L’arrestation d’un steward d’Air Algérie en possession de cocaïne, à son retour de Bamako, a permis de démanteler un véritable réseau international de trafiquants de drogue.
Neuf personnes, dont huit membres du personnel navigant, ont été placées sous mandat de dépôt et trois autres sous contrôle judiciaire. Certains mis en cause dénoncent le fait que des noms de fils de personnalités, cités lors de l’enquête préliminaire, soient dissimulés…
Ce que certains qualifiaient de fait divers ou de cas isolé de trafic de drogue est en train de s’acheminer vers un vaste réseau de commerce de cocaïne avec des ramifications nationales et internationales. Selon certains avocats et familles des mis en cause, des pressions s’exercent sur quelques-uns des prévenus pour qu’ils «reviennent» sur leurs déclarations «en contrepartie d’une éventuelle mise en liberté».
Le but évident est «d’éviter une quelconque poursuite aux personnalités citées lors de l’enquête préliminaire» menée par les officiers de la police judiciaire du Département du renseignement et de la sécurité (DRS) dépendant du ministère de la Défense nationale.
En fait, l’enquête a démarré début octobre dernier, à l’ambassade d’Algérie à Bamako, la capitale malienne, où des informations sur l’acheminement de cocaïne vers l’Algérie, avec la complicité de certains membres d’équipage d’Air Algérie, auraient circulé. Des renseignements recueillis auprès du personnel de l’hôtel où loge l’équipage d’Air Algérie confirment les rumeurs. Le vol Alger-Bamako est mis sous surveillance depuis déjà quelques jours. Le 12 octobre 2011, de retour de la capitale malienne, le vol atterrit à l’aéroport Houari Boumediene, à Alger.
Des officiers du DRS interpellent un des stewards. Ils découvrent sur lui plus de 200 grammes (et non 900 comme annoncé auparavant) de cocaïne dissimulée dans ses sous-vêtements. Il est tout de suite placé en garde à vue. L’enquête préliminaire aboutit à de nombreuses autres arrestations, notamment dans les rangs du personnel navigant de la compagnie aérienne. Le 16 octobre, une dizaine de personnes, dont huit stewards, un commerçant, trois policiers (dont deux officiers), sont déférées devant la justice pour «trafic international de drogue, commercialisation et consommation de drogue». L’affaire est instruite par le juge du pôle spécialisé d’Alger, qui ordonne la mise sous mandat de dépôt de neuf personnes, dont huit stewards, parmi lesquels le responsable de la section syndicale (UGTA) du personnel navigant et un chanteur très connu sur la place d’Alger, qu’aurait cité le principal mis en cause. Trois autres accusés sont maintenus sous contrôle judiciaire.
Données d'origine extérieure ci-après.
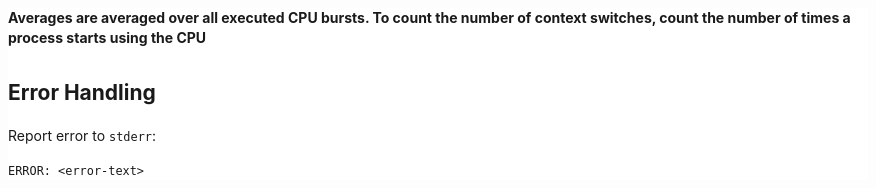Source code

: **Averages are averaged over all executed CPU bursts. To count the number of context switches, count the number of times a process starts using the CPU**

## Error Handling

Report error to `stderr`:

`ERROR: <error-text>`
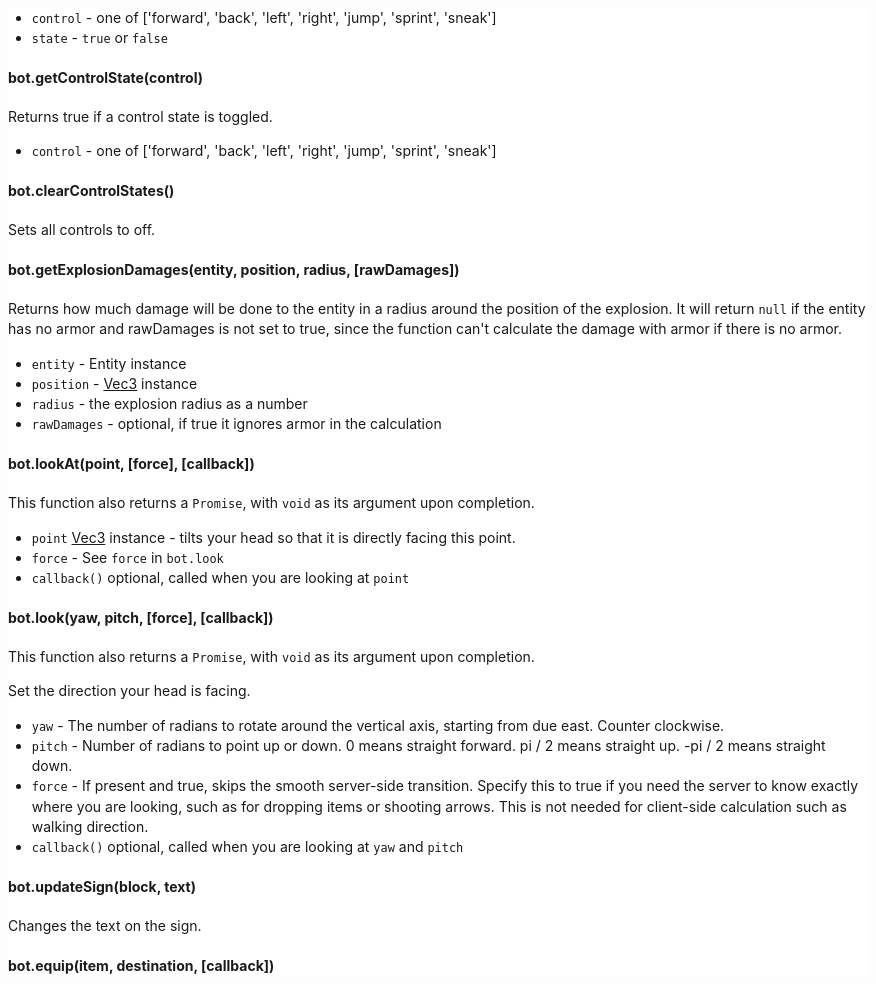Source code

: * `control` - one of ['forward', 'back', 'left', 'right', 'jump', 'sprint', 'sneak']
* `state` - `true` or `false`

#### bot.getControlState(control)

Returns true if a control state is toggled.

* `control` - one of ['forward', 'back', 'left', 'right', 'jump', 'sprint', 'sneak']

#### bot.clearControlStates()

Sets all controls to off.

#### bot.getExplosionDamages(entity, position, radius, [rawDamages])

Returns how much damage will be done to the entity in a radius around the position of the explosion.
It will return `null` if the entity has no armor and rawDamages is not set to true, since the function can't calculate the damage with armor if there is no armor.

* `entity` - Entity instance
* `position` - [Vec3](https://github.com/andrewrk/node-vec3) instance
* `radius` - the explosion radius as a number
* `rawDamages` - optional, if true it ignores armor in the calculation

#### bot.lookAt(point, [force], [callback])

This function also returns a `Promise`, with `void` as its argument upon completion.

* `point` [Vec3](https://github.com/andrewrk/node-vec3) instance - tilts your head so that it is directly facing this point.
* `force` - See `force` in `bot.look`
* `callback()` optional, called when you are looking at `point`

#### bot.look(yaw, pitch, [force], [callback])

This function also returns a `Promise`, with `void` as its argument upon completion.

Set the direction your head is facing.

* `yaw` - The number of radians to rotate around the vertical axis, starting
  from due east. Counter clockwise.
* `pitch` - Number of radians to point up or down. 0 means straight forward.
  pi / 2 means straight up. -pi / 2 means straight down.
* `force` - If present and true, skips the smooth server-side transition.
  Specify this to true if you need the server to know exactly where you
  are looking, such as for dropping items or shooting arrows. This is not
  needed for client-side calculation such as walking direction.
* `callback()` optional, called when you are looking at `yaw` and `pitch`

#### bot.updateSign(block, text)

Changes the text on the sign.

#### bot.equip(item, destination, [callback])
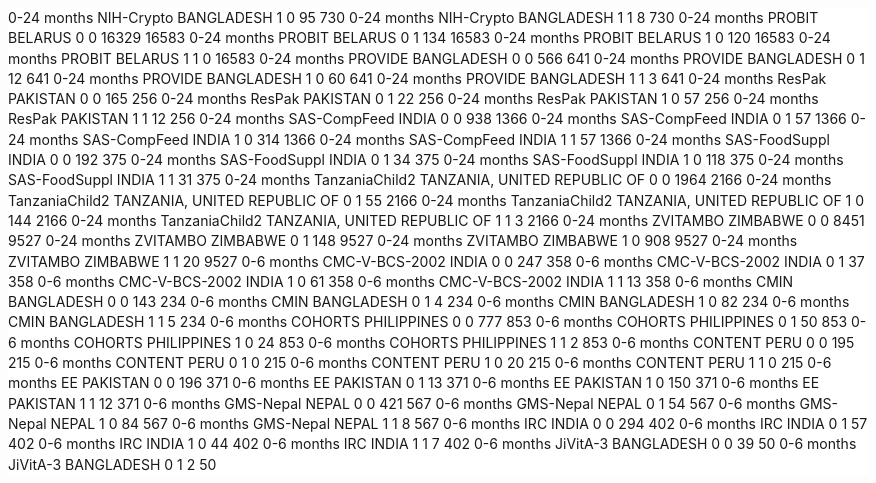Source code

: 0-24 months   NIH-Crypto       BANGLADESH                     1                  0       95     730
0-24 months   NIH-Crypto       BANGLADESH                     1                  1        8     730
0-24 months   PROBIT           BELARUS                        0                  0    16329   16583
0-24 months   PROBIT           BELARUS                        0                  1      134   16583
0-24 months   PROBIT           BELARUS                        1                  0      120   16583
0-24 months   PROBIT           BELARUS                        1                  1        0   16583
0-24 months   PROVIDE          BANGLADESH                     0                  0      566     641
0-24 months   PROVIDE          BANGLADESH                     0                  1       12     641
0-24 months   PROVIDE          BANGLADESH                     1                  0       60     641
0-24 months   PROVIDE          BANGLADESH                     1                  1        3     641
0-24 months   ResPak           PAKISTAN                       0                  0      165     256
0-24 months   ResPak           PAKISTAN                       0                  1       22     256
0-24 months   ResPak           PAKISTAN                       1                  0       57     256
0-24 months   ResPak           PAKISTAN                       1                  1       12     256
0-24 months   SAS-CompFeed     INDIA                          0                  0      938    1366
0-24 months   SAS-CompFeed     INDIA                          0                  1       57    1366
0-24 months   SAS-CompFeed     INDIA                          1                  0      314    1366
0-24 months   SAS-CompFeed     INDIA                          1                  1       57    1366
0-24 months   SAS-FoodSuppl    INDIA                          0                  0      192     375
0-24 months   SAS-FoodSuppl    INDIA                          0                  1       34     375
0-24 months   SAS-FoodSuppl    INDIA                          1                  0      118     375
0-24 months   SAS-FoodSuppl    INDIA                          1                  1       31     375
0-24 months   TanzaniaChild2   TANZANIA, UNITED REPUBLIC OF   0                  0     1964    2166
0-24 months   TanzaniaChild2   TANZANIA, UNITED REPUBLIC OF   0                  1       55    2166
0-24 months   TanzaniaChild2   TANZANIA, UNITED REPUBLIC OF   1                  0      144    2166
0-24 months   TanzaniaChild2   TANZANIA, UNITED REPUBLIC OF   1                  1        3    2166
0-24 months   ZVITAMBO         ZIMBABWE                       0                  0     8451    9527
0-24 months   ZVITAMBO         ZIMBABWE                       0                  1      148    9527
0-24 months   ZVITAMBO         ZIMBABWE                       1                  0      908    9527
0-24 months   ZVITAMBO         ZIMBABWE                       1                  1       20    9527
0-6 months    CMC-V-BCS-2002   INDIA                          0                  0      247     358
0-6 months    CMC-V-BCS-2002   INDIA                          0                  1       37     358
0-6 months    CMC-V-BCS-2002   INDIA                          1                  0       61     358
0-6 months    CMC-V-BCS-2002   INDIA                          1                  1       13     358
0-6 months    CMIN             BANGLADESH                     0                  0      143     234
0-6 months    CMIN             BANGLADESH                     0                  1        4     234
0-6 months    CMIN             BANGLADESH                     1                  0       82     234
0-6 months    CMIN             BANGLADESH                     1                  1        5     234
0-6 months    COHORTS          PHILIPPINES                    0                  0      777     853
0-6 months    COHORTS          PHILIPPINES                    0                  1       50     853
0-6 months    COHORTS          PHILIPPINES                    1                  0       24     853
0-6 months    COHORTS          PHILIPPINES                    1                  1        2     853
0-6 months    CONTENT          PERU                           0                  0      195     215
0-6 months    CONTENT          PERU                           0                  1        0     215
0-6 months    CONTENT          PERU                           1                  0       20     215
0-6 months    CONTENT          PERU                           1                  1        0     215
0-6 months    EE               PAKISTAN                       0                  0      196     371
0-6 months    EE               PAKISTAN                       0                  1       13     371
0-6 months    EE               PAKISTAN                       1                  0      150     371
0-6 months    EE               PAKISTAN                       1                  1       12     371
0-6 months    GMS-Nepal        NEPAL                          0                  0      421     567
0-6 months    GMS-Nepal        NEPAL                          0                  1       54     567
0-6 months    GMS-Nepal        NEPAL                          1                  0       84     567
0-6 months    GMS-Nepal        NEPAL                          1                  1        8     567
0-6 months    IRC              INDIA                          0                  0      294     402
0-6 months    IRC              INDIA                          0                  1       57     402
0-6 months    IRC              INDIA                          1                  0       44     402
0-6 months    IRC              INDIA                          1                  1        7     402
0-6 months    JiVitA-3         BANGLADESH                     0                  0       39      50
0-6 months    JiVitA-3         BANGLADESH                     0                  1        2      50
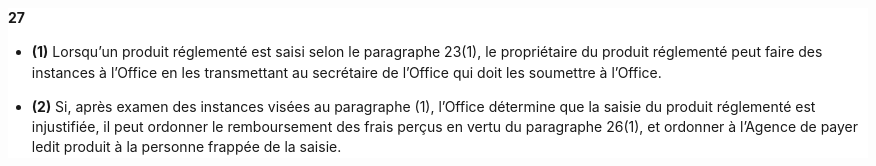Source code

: 
**27** 

- **(1)** Lorsqu’un produit réglementé est saisi selon le paragraphe 23(1), le propriétaire du produit réglementé peut faire des instances à l’Office en les transmettant au secrétaire de l’Office qui doit les soumettre à l’Office.

- **(2)** Si, après examen des instances visées au paragraphe (1), l’Office détermine que la saisie du produit réglementé est injustifiée, il peut ordonner le remboursement des frais perçus en vertu du paragraphe 26(1), et ordonner à l’Agence de payer ledit produit à la personne frappée de la saisie.


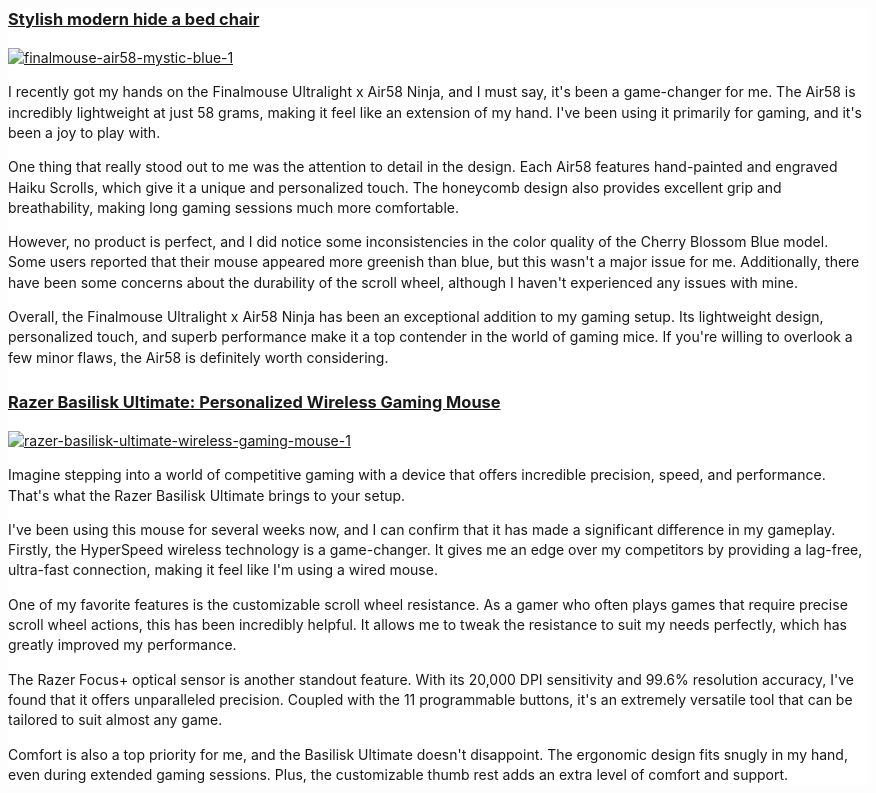 ### [Stylish modern hide a bed chair](https://serp.ly/@serpgames/amazon/ergo-gaming-mouse?utm_source=serpgames&utm_medium=website&utm_campaign=serp.games&utm_content=ergo-gaming-mouse&utm_term=stylish-modern-hide-a-bed-chair)

<div class="image"><a href="https://serp.ly/@serpgames/amazon/ergo-gaming-mouse?utm_source=serpgames&utm_medium=website&utm_campaign=serp.games&utm_content=ergo-gaming-mouse&utm_term=finalmouse-air58-mystic-blue-1"><img alt="finalmouse-air58-mystic-blue-1" src="https://imagedelivery.net/vy2bglCGN6hEeWOnSe2c7A/finalmouse-air58-mystic-blue-1/w=720,h=540,fit=pad,background=black"/></a></div>

I recently got my hands on the Finalmouse Ultralight x Air58 Ninja, and I must say, it's been a game-changer for me. The Air58 is incredibly lightweight at just 58 grams, making it feel like an extension of my hand. I've been using it primarily for gaming, and it's been a joy to play with. 

One thing that really stood out to me was the attention to detail in the design. Each Air58 features hand-painted and engraved Haiku Scrolls, which give it a unique and personalized touch. The honeycomb design also provides excellent grip and breathability, making long gaming sessions much more comfortable. 

However, no product is perfect, and I did notice some inconsistencies in the color quality of the Cherry Blossom Blue model. Some users reported that their mouse appeared more greenish than blue, but this wasn't a major issue for me. Additionally, there have been some concerns about the durability of the scroll wheel, although I haven't experienced any issues with mine. 

Overall, the Finalmouse Ultralight x Air58 Ninja has been an exceptional addition to my gaming setup. Its lightweight design, personalized touch, and superb performance make it a top contender in the world of gaming mice. If you're willing to overlook a few minor flaws, the Air58 is definitely worth considering. 


### [Razer Basilisk Ultimate: Personalized Wireless Gaming Mouse](https://serp.ly/@serpgames/amazon/ergo-gaming-mouse?utm_source=serpgames&utm_medium=website&utm_campaign=serp.games&utm_content=ergo-gaming-mouse&utm_term=razer-basilisk-ultimate-personalized-wireless-gaming-mouse)

<div class="image"><a href="https://serp.ly/@serpgames/amazon/ergo-gaming-mouse?utm_source=serpgames&utm_medium=website&utm_campaign=serp.games&utm_content=ergo-gaming-mouse&utm_term=razer-basilisk-ultimate-wireless-gaming-mouse-1"><img alt="razer-basilisk-ultimate-wireless-gaming-mouse-1" src="https://imagedelivery.net/vy2bglCGN6hEeWOnSe2c7A/razer-basilisk-ultimate-wireless-gaming-mouse-1/w=720,h=540,fit=pad,background=black"/></a></div>

Imagine stepping into a world of competitive gaming with a device that offers incredible precision, speed, and performance. That's what the Razer Basilisk Ultimate brings to your setup. 

I've been using this mouse for several weeks now, and I can confirm that it has made a significant difference in my gameplay. Firstly, the HyperSpeed wireless technology is a game-changer. It gives me an edge over my competitors by providing a lag-free, ultra-fast connection, making it feel like I'm using a wired mouse. 

One of my favorite features is the customizable scroll wheel resistance. As a gamer who often plays games that require precise scroll wheel actions, this has been incredibly helpful. It allows me to tweak the resistance to suit my needs perfectly, which has greatly improved my performance. 

The Razer Focus+ optical sensor is another standout feature. With its 20,000 DPI sensitivity and 99.6% resolution accuracy, I've found that it offers unparalleled precision. Coupled with the 11 programmable buttons, it's an extremely versatile tool that can be tailored to suit almost any game. 

Comfort is also a top priority for me, and the Basilisk Ultimate doesn't disappoint. The ergonomic design fits snugly in my hand, even during extended gaming sessions. Plus, the customizable thumb rest adds an extra level of comfort and support. 
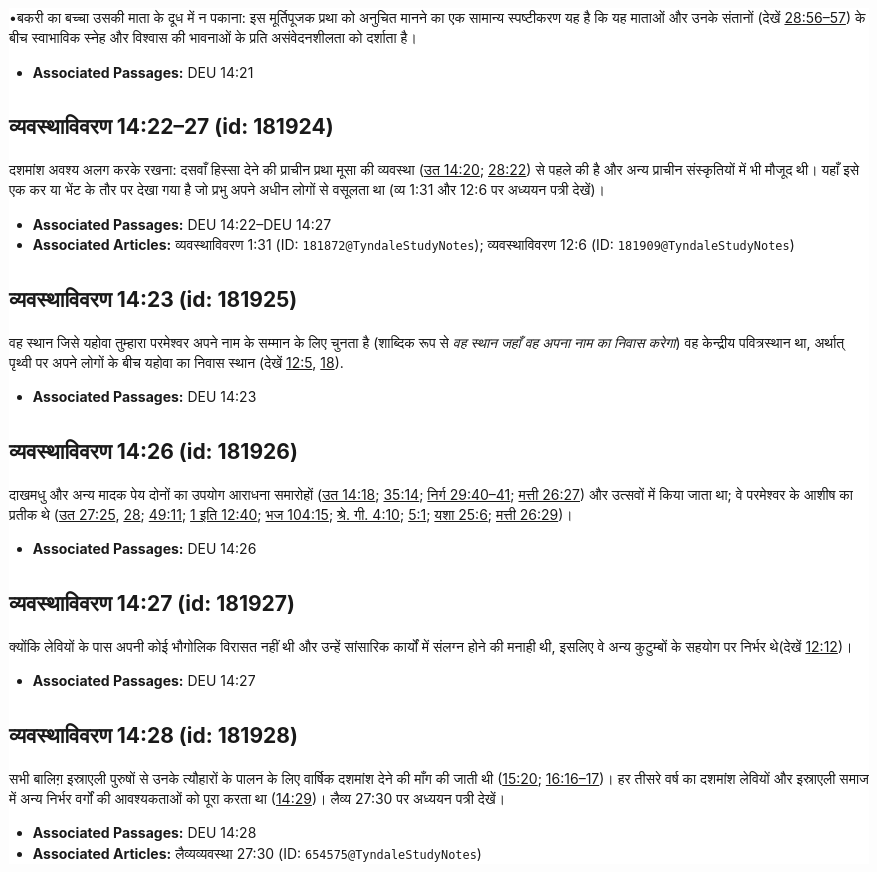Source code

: •बकरी का बच्चा उसकी माता के दूध में न पकाना: इस मूर्तिपूजक प्रथा को अनुचित मानने का एक सामान्य स्पष्टीकरण यह है कि यह माताओं और उनके संतानों (देखें [28:56–57](https://ref.ly/Deut28:56-Deut28:57)) के बीच स्वाभाविक स्नेह और विश्वास की भावनाओं के प्रति असंवेदनशीलता को दर्शाता है।

* **Associated Passages:** DEU 14:21

## व्यवस्थाविवरण 14:22–27 (id: 181924)

दशमांश अवश्य अलग करके रखना: दसवाँ हिस्सा देने की प्राचीन प्रथा मूसा की व्यवस्था ([उत 14:20](https://ref.ly/Gen14:20); [28:22](https://ref.ly/Gen28:22)) से पहले की है और अन्य प्राचीन संस्कृतियों में भी मौजूद थी। यहाँ इसे एक कर या भेंट के तौर पर देखा गया है जो प्रभु अपने अधीन लोगों से वसूलता था (व्य 1:31 और 12:6 पर अध्ययन पत्री देखें)।

* **Associated Passages:** DEU 14:22–DEU 14:27
* **Associated Articles:** व्यवस्थाविवरण 1:31 (ID: `181872@TyndaleStudyNotes`); व्यवस्थाविवरण 12:6 (ID: `181909@TyndaleStudyNotes`)

## व्यवस्थाविवरण 14:23 (id: 181925)

वह स्थान जिसे यहोवा तुम्हारा परमेश्वर अपने नाम के सम्मान के लिए चुनता है (शाब्दिक रूप से *वह स्थान जहाँ वह अपना नाम का निवास करेगा*) वह केन्द्रीय पवित्रस्थान था, अर्थात् पृथ्वी पर अपने लोगों के बीच यहोवा का निवास स्थान (देखें [12:5](https://ref.ly/Deut12:5), [18](https://ref.ly/Deut12:18)).

* **Associated Passages:** DEU 14:23

## व्यवस्थाविवरण 14:26 (id: 181926)

दाखमधु और अन्य मादक पेय दोनों का उपयोग आराधना समारोहों ([उत 14:18](https://ref.ly/Gen14:18); [35:14](https://ref.ly/Gen35:14); [निर्ग 29:40–41](https://ref.ly/Exod29:40-Exod29:41); [मत्ती 26:27](https://ref.ly/Matt26:27)) और उत्सवों में किया जाता था; वे परमेश्वर के आशीष का प्रतीक थे ([उत 27:25](https://ref.ly/Gen27:25), [28](https://ref.ly/Gen27:28); [49:11](https://ref.ly/Gen49:11); [1 इति 12:40](https://ref.ly/1Chr12:40); [भज 104:15](https://ref.ly/Ps104:15); [श्रे. गी. 4:10](https://ref.ly/Song4:10); [5:1](https://ref.ly/Song5:1); [यशा 25:6](https://ref.ly/Isa25:6); [मत्ती 26:29](https://ref.ly/Matt26:29))।

* **Associated Passages:** DEU 14:26

## व्यवस्थाविवरण 14:27 (id: 181927)

क्योंकि लेवियों के पास अपनी कोई भौगोलिक विरासत नहीं थी और उन्हें सांसारिक कार्यों में संलग्न होने की मनाही थी, इसलिए वे अन्य कुटुम्बों के सहयोग पर निर्भर थे(देखें [12:12](https://ref.ly/Deut12:12))।

* **Associated Passages:** DEU 14:27

## व्यवस्थाविवरण 14:28 (id: 181928)

सभी बालिग़ इस्राएली पुरुषों से उनके त्यौहारों के पालन के लिए वार्षिक दशमांश देने की माँग की जाती थी ([15:20](https://ref.ly/Deut15:20); [16:16–17](https://ref.ly/Deut16:16-Deut16:17))। हर तीसरे वर्ष का दशमांश लेवियों और इस्राएली समाज में अन्य निर्भर वर्गों की आवश्यकताओं को पूरा करता था ([14:29](https://ref.ly/Deut14:29))। लैव्य 27:30 पर अध्ययन पत्री देखें।

* **Associated Passages:** DEU 14:28
* **Associated Articles:** लैव्यव्यवस्था 27:30 (ID: `654575@TyndaleStudyNotes`)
Les premiers éléments de l’instruction font état d’un présumé réseau de trafic de cocaïne qui importait de la drogue d’Espagne avec la complicité de quelques membres du personnel navigant. Cependant, il y a quelques mois, le marché espagnol a été délaissé au profit de celui de la capitale malienne où la cocaïne serait, selon certaines indiscrétions, de meilleure qualité et à moindre prix. A en croire nos interlocuteurs, la livraison de cette drogue dure se faisait dans un hôtel du centre-ville de Bamako, fréquenté par le personnel navigant d’Air Algérie.
Une fois acheminée à Alger, la cocaïne est rapidement commercialisée dans les quartiers huppés de la capitale et de l’Oranie ; les clients se comptent surtout parmi des enfants de personnalités connues. La chambre d’accusation a confirmé les décisions du juge, en dépit du fait qu’elles aient suscité les interrogations des uns et des autres. En effet, certains noms, cités comme étant de gros consommateurs, auraient «disparu» au niveau de l’instruction, alors que d’autres «ont été non seulement inculpés mais également placés en détention provisoire».
Quelques familles auraient même subi des «pressions» afin que leurs enfants reviennent sur les propos tenus devant la police judiciaire «en contrepartie d’une éventuelle mise en liberté». N’ayant pas accepté que des «personnes soient mises à l’écart des inculpations», certaines d’entre elles menacent «d’interpeller l’opinion publique en divulguant les non-dits de cette affaire». C’est dire que le juge a à traiter une lourde affaire ayant des ramifications non seulement en Algérie, avec tout le poids des interférences, mais également à l’étranger où des commissions rogatoires ne sont pas à écarter. Le magistrat est donc appelé à élucider le mystère de ce «trafic» qui, au-delà du gain colossal qu’il génère, détruit à petit feu un large pan de la jeunesse.